This presentation was made at NAFEMS Americas Seminar "Engineering Analysis & Simulation in the Automotive Industry: Creating the Next Generation Vehicle Accurate Modelling for Tomorrow's Technologies".
The automotive engineering community is now confronting the largest technology transformation since its inception. This includes the electrification of powertrains for more efficient consumption and cleaner emissions, the reinvention of the battery with fast wireless charging capabilities and finally the advent of a fully autonomous vehicle. Compounding to these technology changes, the automotive companies design verification process is moving away from a major reliance on physical testing to almost a full virtual simulation product verification process. The challenges to the automotive engineers are enormous and require a significant increase in the upfront use of numerical simulation capabilities, methods and processes such they’re able to efficiently design, manufacture and deliver these very innovative technologies to the market in greater speeds than ever before.
Advanced driver assistance systems, or ADAS, are designed to automate, adapt and enhance in-vehicle systems for road safety and improved driving experience. Multiple technologies are used to determine the vehicle surrounding conditions and to notify, alert, warn or control the vehicle if needed in order to support avoiding an accident or to provide a comfortable ride. These technologies require substantial simulation diversity and computational resources to achieve satisfactory product quality.

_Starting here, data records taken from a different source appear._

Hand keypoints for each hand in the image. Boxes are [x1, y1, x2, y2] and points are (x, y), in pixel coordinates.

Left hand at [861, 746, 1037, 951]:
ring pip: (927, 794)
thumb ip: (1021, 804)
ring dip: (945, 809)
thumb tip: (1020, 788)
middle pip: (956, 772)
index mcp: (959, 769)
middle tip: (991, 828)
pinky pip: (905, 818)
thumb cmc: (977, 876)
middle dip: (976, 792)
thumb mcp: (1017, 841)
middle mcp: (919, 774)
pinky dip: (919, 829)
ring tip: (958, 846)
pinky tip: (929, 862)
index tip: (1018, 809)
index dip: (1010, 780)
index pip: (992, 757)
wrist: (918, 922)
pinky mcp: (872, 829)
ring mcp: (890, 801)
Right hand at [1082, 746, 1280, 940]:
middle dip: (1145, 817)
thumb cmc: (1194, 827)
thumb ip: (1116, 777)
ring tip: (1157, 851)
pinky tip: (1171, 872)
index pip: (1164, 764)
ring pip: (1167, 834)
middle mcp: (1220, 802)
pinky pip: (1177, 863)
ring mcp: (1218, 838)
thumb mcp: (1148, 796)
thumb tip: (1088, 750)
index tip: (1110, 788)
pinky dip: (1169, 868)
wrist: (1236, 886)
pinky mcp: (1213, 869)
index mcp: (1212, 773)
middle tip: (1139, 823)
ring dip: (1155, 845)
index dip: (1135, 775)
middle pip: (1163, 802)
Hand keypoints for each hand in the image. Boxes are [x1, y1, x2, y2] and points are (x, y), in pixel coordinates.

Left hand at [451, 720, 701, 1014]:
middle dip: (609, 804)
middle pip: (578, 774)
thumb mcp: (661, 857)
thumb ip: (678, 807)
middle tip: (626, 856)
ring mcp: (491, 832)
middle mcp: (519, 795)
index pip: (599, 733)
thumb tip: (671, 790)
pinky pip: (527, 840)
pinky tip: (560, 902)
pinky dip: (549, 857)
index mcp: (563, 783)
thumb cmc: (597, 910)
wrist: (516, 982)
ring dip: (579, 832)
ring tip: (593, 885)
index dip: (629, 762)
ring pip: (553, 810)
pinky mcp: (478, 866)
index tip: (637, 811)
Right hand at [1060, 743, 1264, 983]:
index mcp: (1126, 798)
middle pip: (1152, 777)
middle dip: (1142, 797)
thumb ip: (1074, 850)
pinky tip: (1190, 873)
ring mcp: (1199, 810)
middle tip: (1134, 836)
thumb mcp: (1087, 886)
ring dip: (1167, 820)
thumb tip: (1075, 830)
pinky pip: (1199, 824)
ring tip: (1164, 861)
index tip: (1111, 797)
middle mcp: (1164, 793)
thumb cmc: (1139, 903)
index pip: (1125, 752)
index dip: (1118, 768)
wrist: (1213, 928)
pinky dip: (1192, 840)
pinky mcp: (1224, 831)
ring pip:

ADAS research areas can be grouped into five key technologies: (i) visual sensing via multi-cameras and computer recognition; (ii) sensing via LiDAR (Light Detection and Ranging), commonly used to make high resolution maps, and RADAR (Radio Detection and Ranging), used to detect other vehicles and objects in the vicinity but with a longer range; (iii) connectivity framework, providing geographic and traffic information, as well as peer-to-peer communication; (iv) artificial intelligence (AI) and machine learning (ML) algorithms to provide vehicle autonomy; and (v) automotive human machine interface (HMI) design.
Automotive manufacturers and tier-1 suppliers develop and validate ADAS in three ways: (i) testing the system on a prototype vehicle directly on the road; (ii) on a test-bench combining computer simulations of virtual vehicles or real-time embedded control systems with physical components, a technique more commonly known as hardware-in-the-loop simulation (HILs); or by (iii) using CAE simulation tools to model the physics of the complete vehicle or vehicle system under a wide range of different test scenarios.
Historically, most of the CAE simulation tools used for ADAS are run using a low number of core processors, typically 1 to 8 CPUs; either due to models that don’t require complex numerical methods for the engineering problems or mathematical physics that needs to be solved, or due to having model setups that rely on having fast communication speeds between the CPU and an embedded system or physical hardware connected to it. This limitation has forced some manufacturers to evaluate their models in only a handful of different scenarios from the broad spectrum of driving conditions their system might face on the field or to delay their development cycle on a market that is booming. Others, have started to look into leveraging high-performance computing (HPC) clusters to be able to run many more simulation conditions and in a shorter time span.
For manufacturers that already have an HPC cluster on-premises it becomes a question of capacity and managing priority queues with other finite element simulations that typically use this resource; for those who don’t have one, it become a question of cost, having to make a significant capital investment on a fast depreciating asset without knowing what the actual demand will be on an emerging technology as ADAS. Cloud HPC technology can be used for these applications providing unlimited computational resources completely on-demand.
This presentation focuses on leveraging an advanced engineering model simulation of an ADAS workflow across multiple solvers with the HPC large scale parallelization capability on the cloud. We will discuss the challenges to overcome when deploying an ADAS workflow onto the cloud infrastructure, including user interface, networking, and data storage. We will also demonstrate the benefit of deploying ADAS workflow on the cloud through case studies and a live example.